Passage:
>> START

The training process of the target model 116 will be further described below. In some embodiments, the system 100 may train the target model 116 with the training audio content.
In particular, system 100 may determine a reference encoded representation of the training audio content. For example, the system 100 may generate a reference encoded representation of the training audio content with a trained audio encoder.
Furthermore, the system 100 may process a set of training tokens of the training audio content with the target model 116 to generate a training encoded representation. In some embodiments, system 100 may generate encoded representations corresponding to the training audio content with a trained audio compressor 112, and may generate a set of tokens with the language model 114.
Furthermore, the system 100 may provide the set of training tokens to the target model 116 to generate a training encoded representation. Additionally, the system 100 may train the target model 116 based on a difference between the training encoded representation and the reference encoded representation.
For example, the system 100 may adjust parameters of the target model 116 based on a L2 distance of the training encoded representation and the reference encoded representation.
In some embodiments, to support the local attention mechanism of the target model 116, the system 100 may also implement a mask-based attention mechanism in the training process.
Specifically, FIG. 3C shows a schematic diagram of training a target model. As shown in FIG. 3C, during training, the system 100 may similarly determine the value parameter 352, the key parameter 354, and the query parameter 356 based on the input 350.
Additionally, the system 100 may determine the query-key pair 358 based on the key parameter 354 and the query parameter 356. Additionally, the system 100 may determine attention information 360 corresponding to a target chunk to be generated based on the query-key pair 358 and the mask 362.
For example, in the training phase, during generating the encoded representation of 4 to 8 seconds, the mask 362 may indicate determining the attention information 360 based on attention parameters of at least one chunk (e.g., 0 to 4 seconds) associated with the target chunk (4 to 8 seconds). Alternatively, the mask 362 may also indicate determining the attention information 360 based only on the target chunk (4 to 8 seconds) itself.
Similarly, in the training phase, during generating the encoded representation of 8 to 12 seconds, the mask 362 may indicate determining the attention information 360 based on attention parameters of at least one chunks (e.g., 0 to 4 seconds and 4 to 8 seconds) associated with the target chunk (8 to 12 seconds). Alternatively, the mask 362 may indicate determining the attention information 360 based only on the target chunk (8 to 12 seconds) itself.
Therefore, in the training process, the block-shaped mask ensures that the model can only access historical data within a certain time range instead of the entire long audio sequence when calculating the output of the current chunk. This approach reduces the dependence of the model on long audio data during training since even short audio datasets may be used to train the model as long as they can provide sufficient local context information.
Based on the process described above, embodiments of the present disclosure can generate music content in a streaming manner, thereby supporting partial playing of the music content in the generation process. In addition, the embodiments of the present disclosure can also reduce the dependence on the long audio training data and reduce the cost of data acquisition and training resources.

>> END

Excerpted data:
>> START

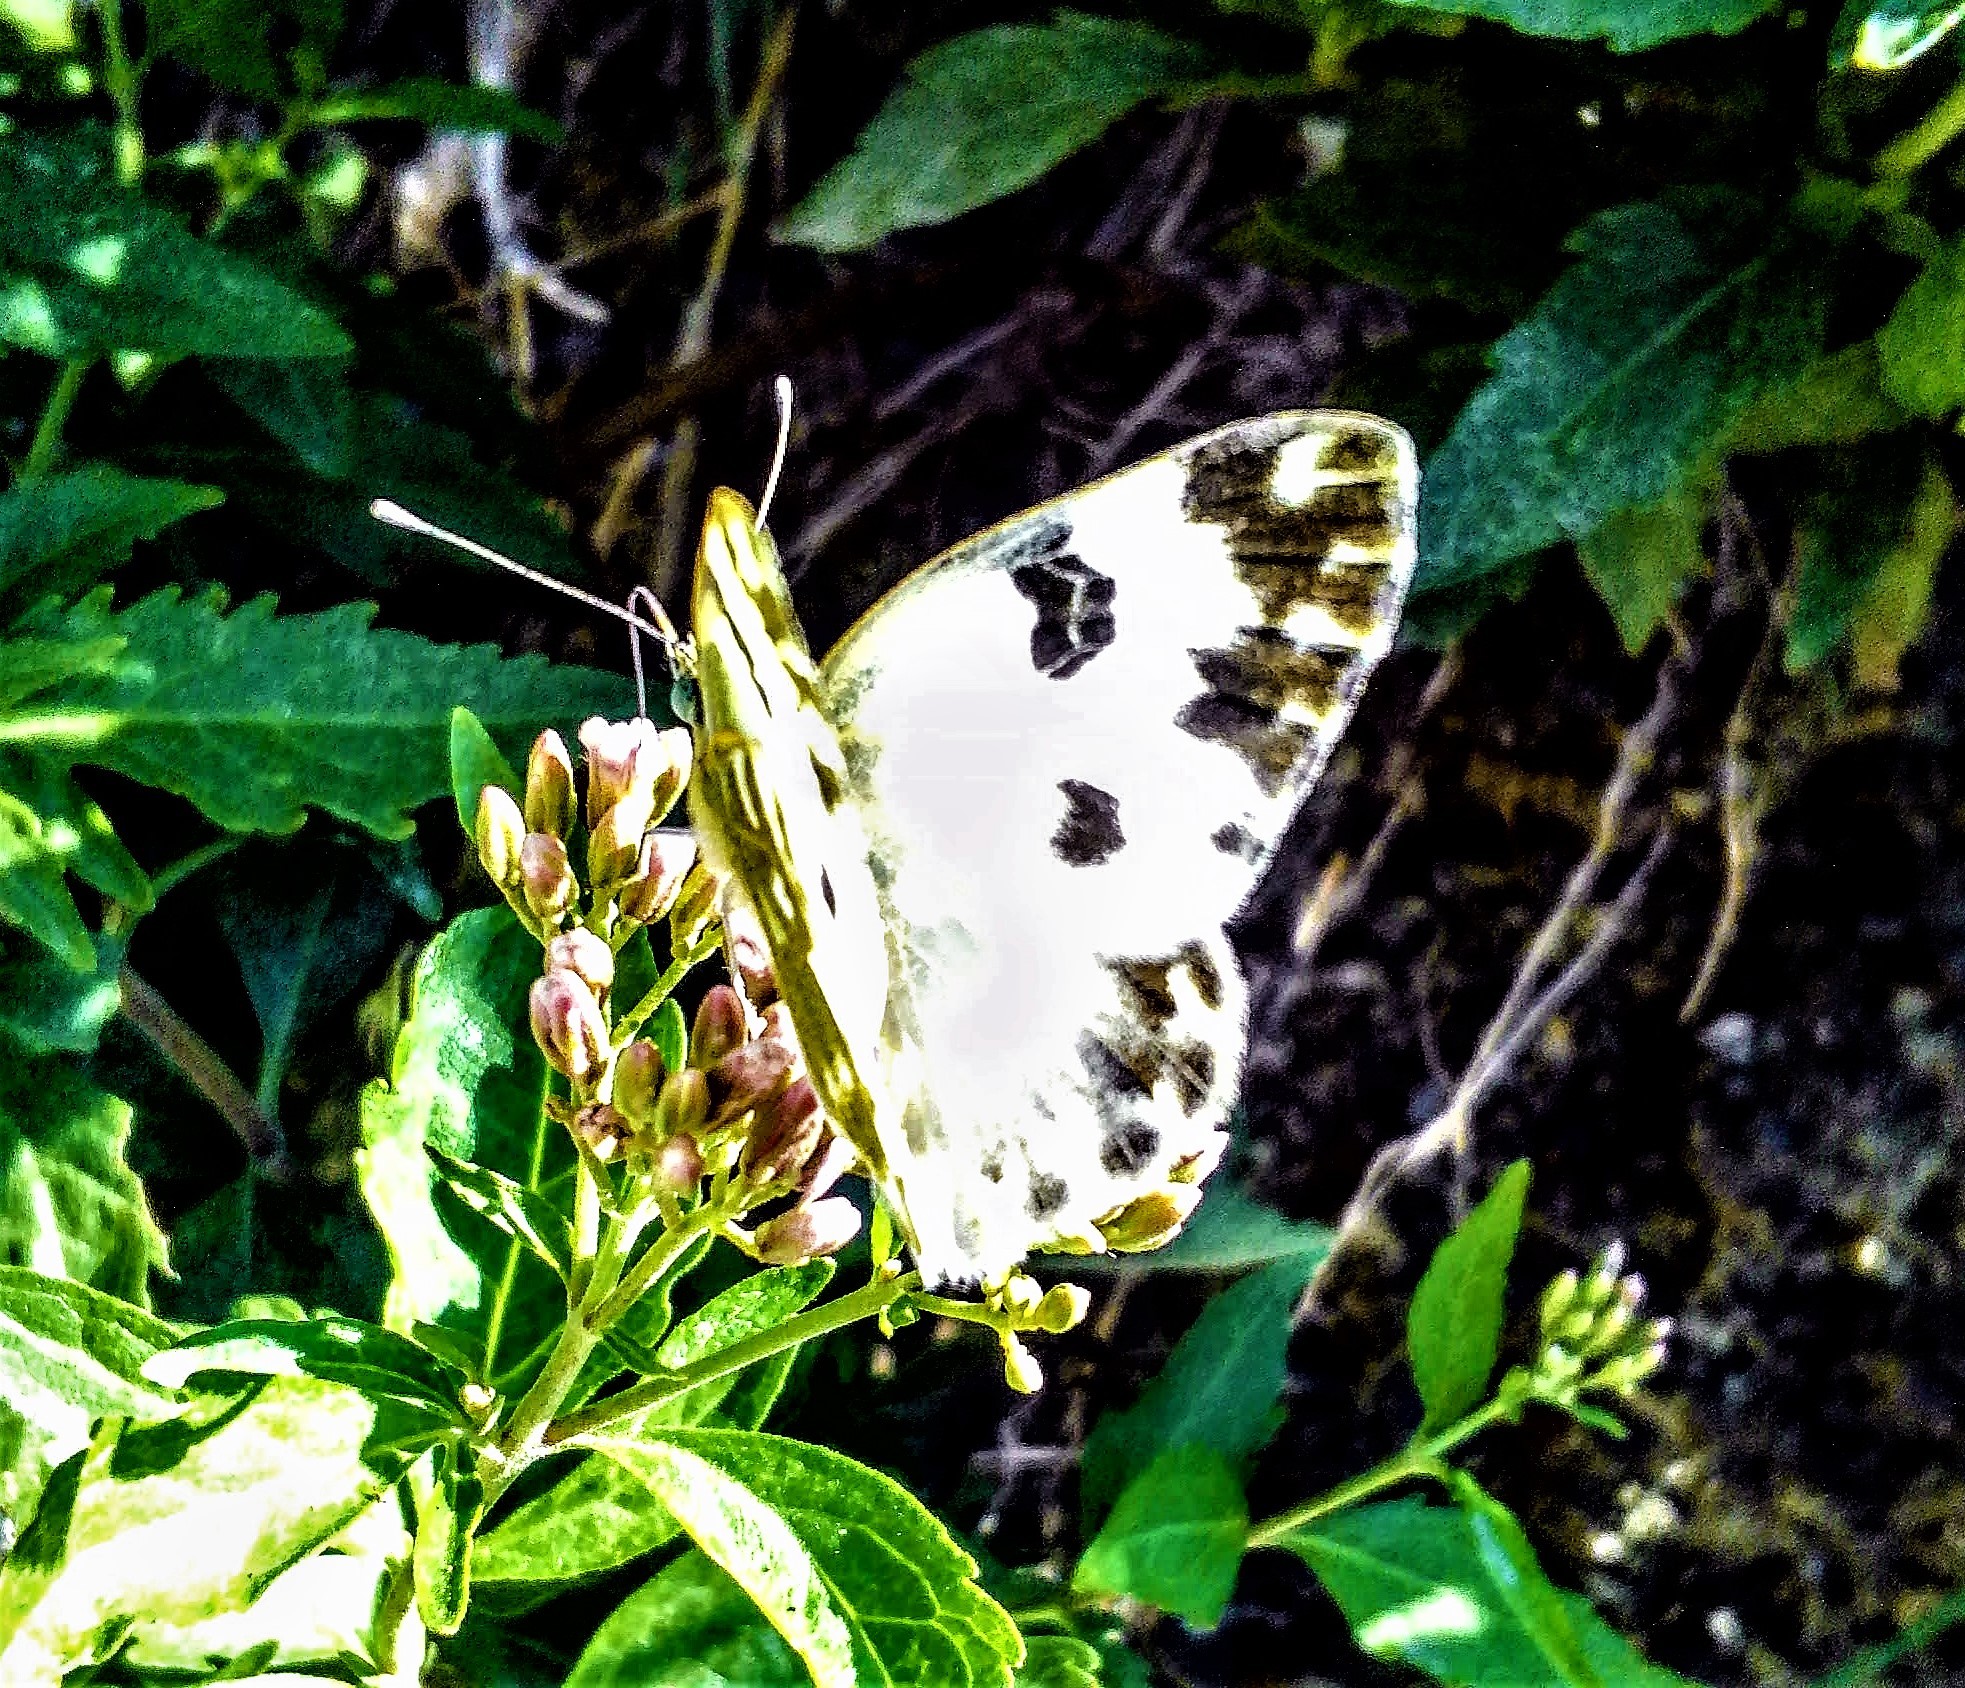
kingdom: Animalia
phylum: Arthropoda
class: Insecta
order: Lepidoptera
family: Pieridae
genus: Pontia
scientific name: Pontia edusa
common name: Eastern bath white
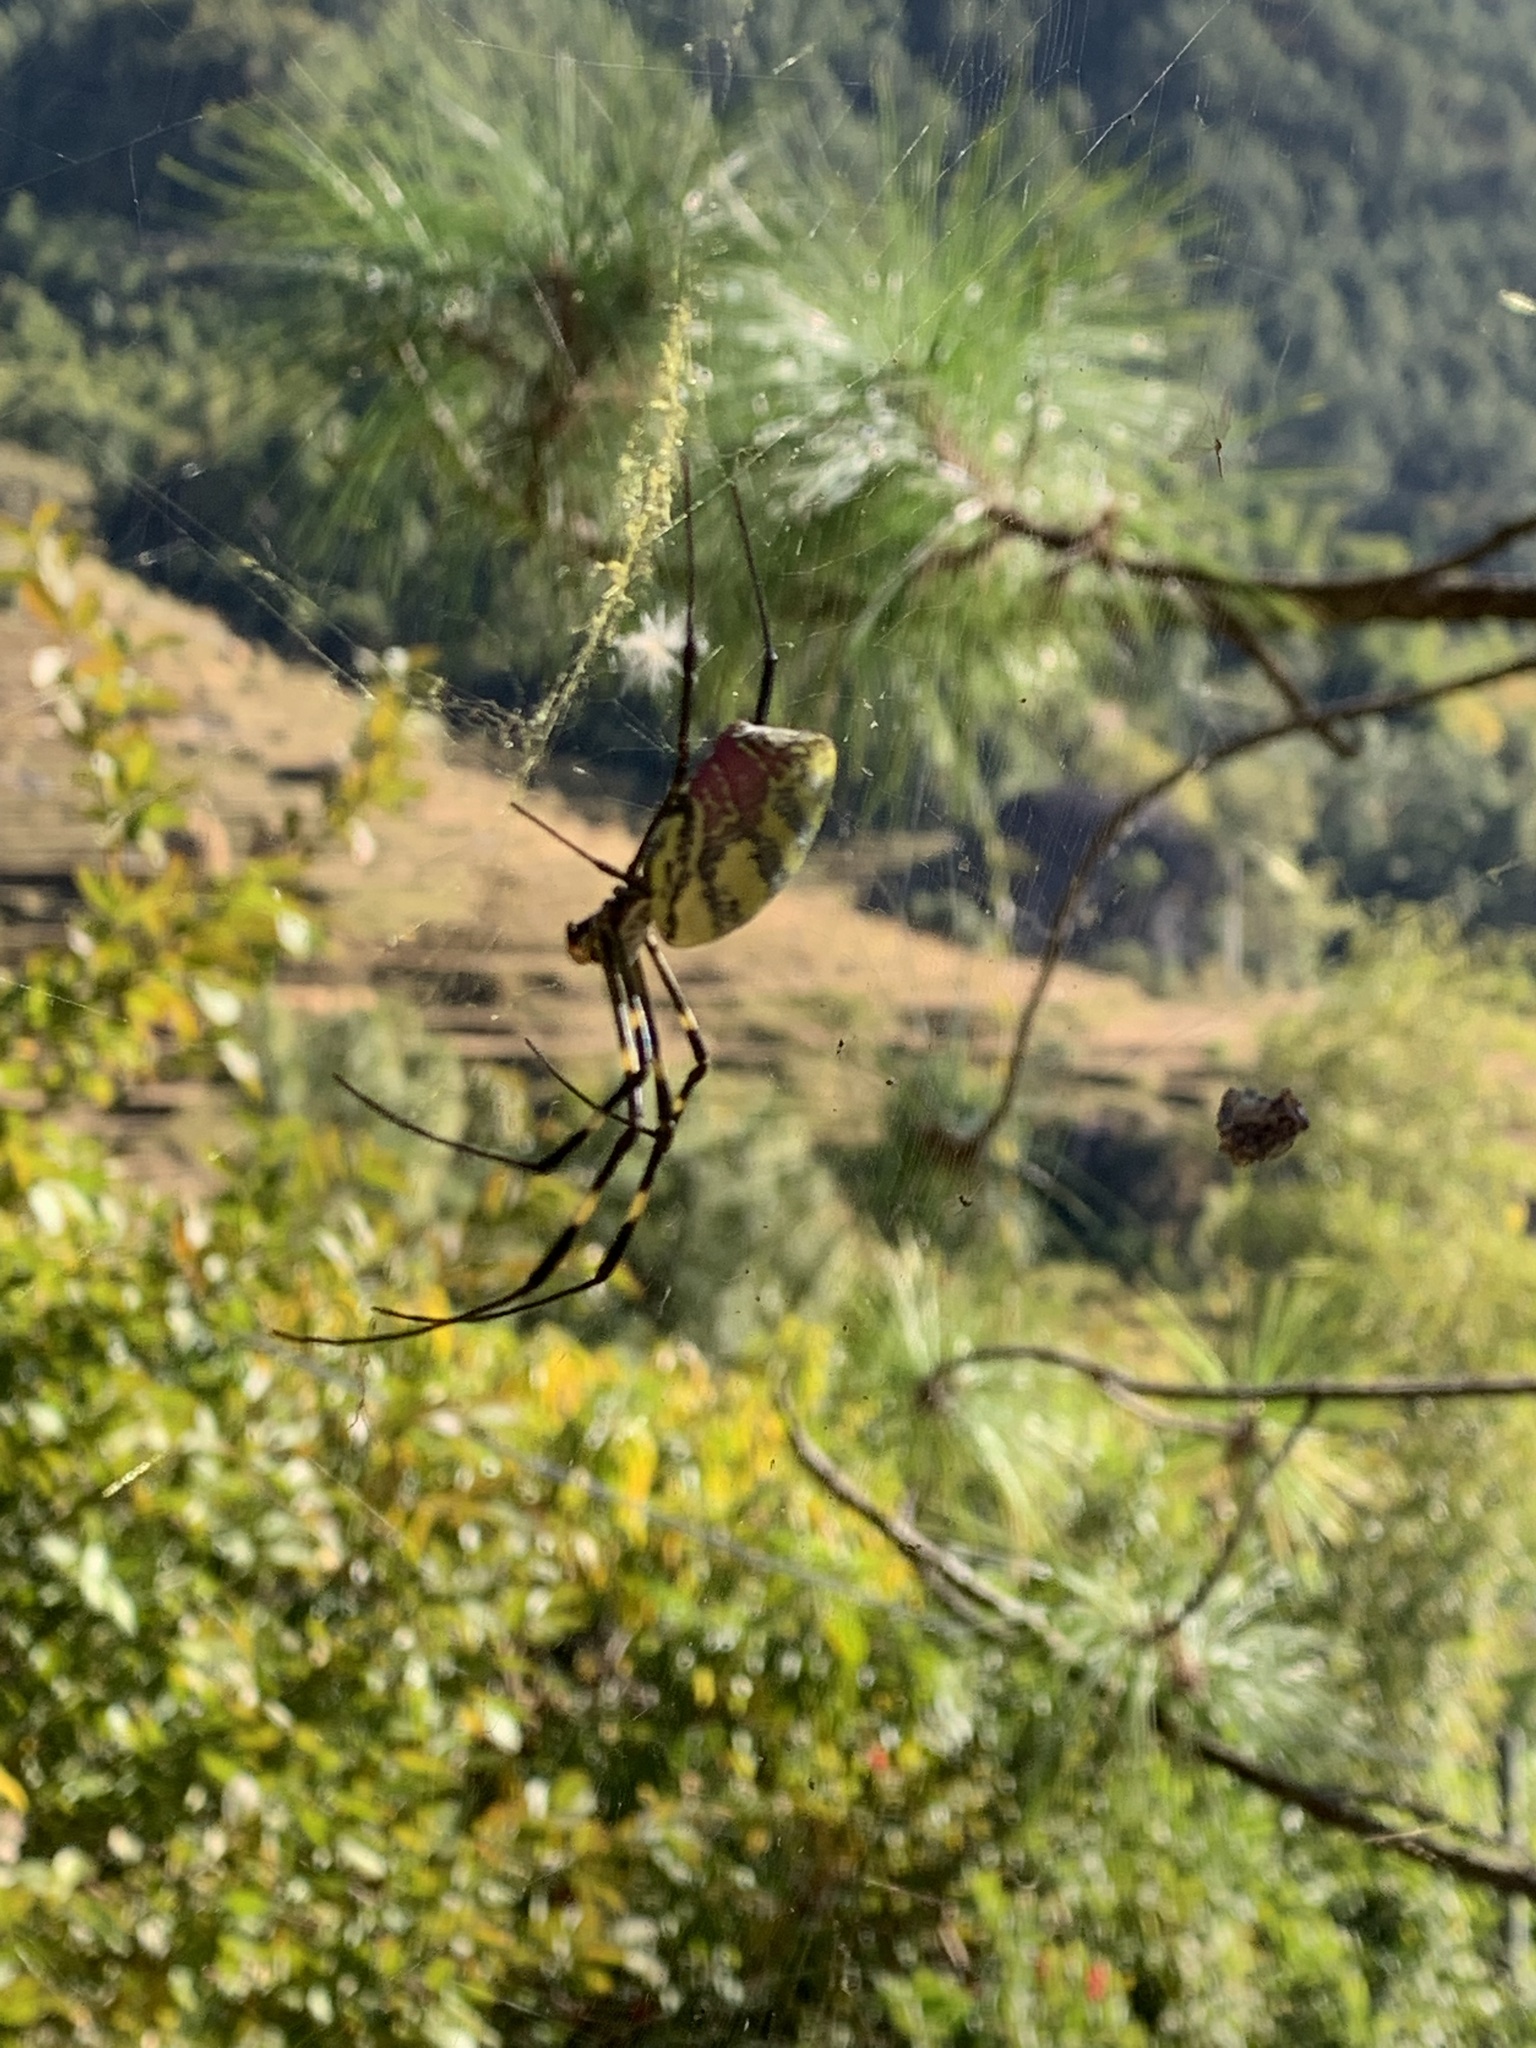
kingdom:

>> END

Instruction:
Write the next part of the passage on training the target model for streaming music generation, starting after its last sentence. The entries aren't needed here.

Response:
Embodiments of the present disclosure further provide a corresponding apparatus for implementing the above method or process. FIG. 4 shows a schematic structural block diagram of an apparatus 400 for generating music content according to some embodiments of the present disclosure. The apparatus 400 may be implemented as or included in the system 100. The various modules/components in the apparatus 400 may be implemented by hardware, software, firmware, or any combination thereof.
As shown in FIG. 4, the apparatus 400 includes: an obtaining module 410 configured to obtain a set of tokens generated based on input information; a providing module 420 configured to provide the set of tokens to a target model to generate a plurality of encoded representations corresponding to a plurality of chunks, wherein a target encoded representation corresponding to a first chunk is generated based on a first set of attention parameters associated with a second chunk, the second chunk is earlier in time than the first chunk; and a generation module 430 configured to generate target music content by decoding the plurality of encoded representations.
In some embodiments, the obtaining module 410 is further configured to: process at least a portion of the input information with a language model to generate at least a portion of the set of tokens; and/or process audio content of the input information with an audio compressor to generate at least a portion of the set of tokens.
In some embodiments, the apparatus 400 further includes an attention module configured to: during generating an encoded representation of the second chunk, write the first set of attention parameters corresponding to the second chunk into a cache module.
In some embodiments, the attention module is further configured to: during generating the target encoded representation of the first chunk, obtain the first set of attention parameters corresponding to the second chunk from the cache module; update a second set of attention parameters corresponding to the first chunk based on the first set of attention parameters; determine first attention information corresponding to the first chunk based on the updated second set of attention parameters; and generate the target encoded representation based on the first attention information.
In some embodiments, the attention module is further configured to: update the second set of attention parameters by concatenating the first set of attention parameters to the second set of attention parameters.
In some embodiments, the attention module is further configured to: write the second set of attention parameters to the cache module.
In some embodiments, the first set of attention parameters comprises a set of key-value parameters corresponding to the second chunk.
In some embodiments, the target model is trained based on the following process: determining a reference encoded representation of training audio content; processing a set of training tokens of the training audio content with the target model to generate a training encoded representation; and training the target model based on a difference between the reference encoded representation and the training encoded representation.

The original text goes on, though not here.